We decided it would be best, and least expensive, to lure any invading forces INTO Fort Sutter by piling treats within its walls, then bar the mighty doors behind them and not let them out until they learn to behave.


  1. Sounds like a plan to me. Fill them full of sugary and salty treat type yummies....they'll never want to leave.

  2. That's the most reasonable planning I've ever seen. That and the 2 boys with a cigarette being the offensive strategy.

  3. And if they don't learn to behave you could threaten them with two boys and a cigarette.


  4. Even though it's distressing to hear that two boys and a cigarette could destroy Castle Krasna Horka, it's extremely encouraging to know that your chief advisers have devised a plan to thwart Sacramento invaders with only a chalkboard and some tempting treats.
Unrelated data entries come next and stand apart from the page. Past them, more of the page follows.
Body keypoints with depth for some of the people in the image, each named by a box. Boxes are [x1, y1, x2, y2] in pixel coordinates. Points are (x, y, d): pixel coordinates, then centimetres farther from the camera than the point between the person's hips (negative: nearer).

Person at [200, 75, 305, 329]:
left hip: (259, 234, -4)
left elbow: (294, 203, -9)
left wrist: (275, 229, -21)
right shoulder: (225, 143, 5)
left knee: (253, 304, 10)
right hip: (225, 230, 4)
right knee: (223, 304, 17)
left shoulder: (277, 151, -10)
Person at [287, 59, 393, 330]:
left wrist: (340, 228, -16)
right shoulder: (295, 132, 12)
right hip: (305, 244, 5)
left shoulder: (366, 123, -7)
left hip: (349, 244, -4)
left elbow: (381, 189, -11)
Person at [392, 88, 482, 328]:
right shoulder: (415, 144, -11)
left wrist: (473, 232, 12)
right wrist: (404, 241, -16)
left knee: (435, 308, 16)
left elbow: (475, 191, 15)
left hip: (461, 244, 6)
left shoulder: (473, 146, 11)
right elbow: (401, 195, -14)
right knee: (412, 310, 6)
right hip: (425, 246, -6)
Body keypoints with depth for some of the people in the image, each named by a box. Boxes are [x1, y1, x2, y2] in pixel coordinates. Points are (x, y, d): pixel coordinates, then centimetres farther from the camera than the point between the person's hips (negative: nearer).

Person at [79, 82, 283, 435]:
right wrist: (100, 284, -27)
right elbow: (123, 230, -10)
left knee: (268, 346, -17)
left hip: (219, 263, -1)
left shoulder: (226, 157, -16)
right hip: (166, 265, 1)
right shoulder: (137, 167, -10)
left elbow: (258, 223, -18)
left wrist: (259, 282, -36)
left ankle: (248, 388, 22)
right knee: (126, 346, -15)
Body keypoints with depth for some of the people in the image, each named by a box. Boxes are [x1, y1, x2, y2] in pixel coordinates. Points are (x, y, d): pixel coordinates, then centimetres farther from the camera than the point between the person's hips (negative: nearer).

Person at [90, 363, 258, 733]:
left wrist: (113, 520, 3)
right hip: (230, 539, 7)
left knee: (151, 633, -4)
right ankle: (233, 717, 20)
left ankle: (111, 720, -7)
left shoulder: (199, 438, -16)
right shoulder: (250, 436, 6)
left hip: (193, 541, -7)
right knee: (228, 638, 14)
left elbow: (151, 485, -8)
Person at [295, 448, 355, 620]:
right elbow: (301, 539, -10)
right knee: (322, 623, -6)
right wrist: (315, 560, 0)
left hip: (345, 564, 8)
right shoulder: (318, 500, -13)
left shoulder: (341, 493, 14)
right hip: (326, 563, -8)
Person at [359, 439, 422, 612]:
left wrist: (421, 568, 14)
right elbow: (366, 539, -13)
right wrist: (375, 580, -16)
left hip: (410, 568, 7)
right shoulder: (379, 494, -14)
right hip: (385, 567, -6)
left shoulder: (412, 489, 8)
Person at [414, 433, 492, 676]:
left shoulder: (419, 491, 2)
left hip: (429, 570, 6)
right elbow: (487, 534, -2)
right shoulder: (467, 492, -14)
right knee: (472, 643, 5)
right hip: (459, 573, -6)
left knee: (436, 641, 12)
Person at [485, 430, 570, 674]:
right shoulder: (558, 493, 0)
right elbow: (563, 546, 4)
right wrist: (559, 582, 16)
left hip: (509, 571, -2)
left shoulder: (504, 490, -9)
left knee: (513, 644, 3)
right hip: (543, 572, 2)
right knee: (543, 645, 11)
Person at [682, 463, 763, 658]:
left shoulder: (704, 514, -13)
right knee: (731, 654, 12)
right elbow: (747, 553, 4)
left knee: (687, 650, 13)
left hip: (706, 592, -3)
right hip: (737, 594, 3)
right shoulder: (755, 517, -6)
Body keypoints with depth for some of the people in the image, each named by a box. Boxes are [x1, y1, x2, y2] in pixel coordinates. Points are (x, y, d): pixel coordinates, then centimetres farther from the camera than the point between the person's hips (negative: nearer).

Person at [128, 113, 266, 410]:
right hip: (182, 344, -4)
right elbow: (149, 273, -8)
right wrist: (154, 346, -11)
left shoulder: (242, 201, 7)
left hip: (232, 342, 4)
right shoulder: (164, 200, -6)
  5. Hey our leaders always fall a bit short in the planning department so I think this is a perfectly reasonable solution.

  6. I like how you think.

    I can be lured with eclairs and home-made fudge.



  7. Simple answers to complex questions. It might be good to start storing up on the M&Ms.

  8. Good chocolate will lure the invading women into your trap, but whatcha gonna use to get the men? Beer, maybe?

    Another fun post, dude.

  9. Hmmmm, what kind of treats? I'll be right there.

  10. I think there's a hungry witch in a forest with that same plan! Only hers, involving a gingerbread house, is slightly more sinister. I like yours better. I especially like your chief engineer's blueprints.

  11. Those chief advisors are smart cookies...good plan!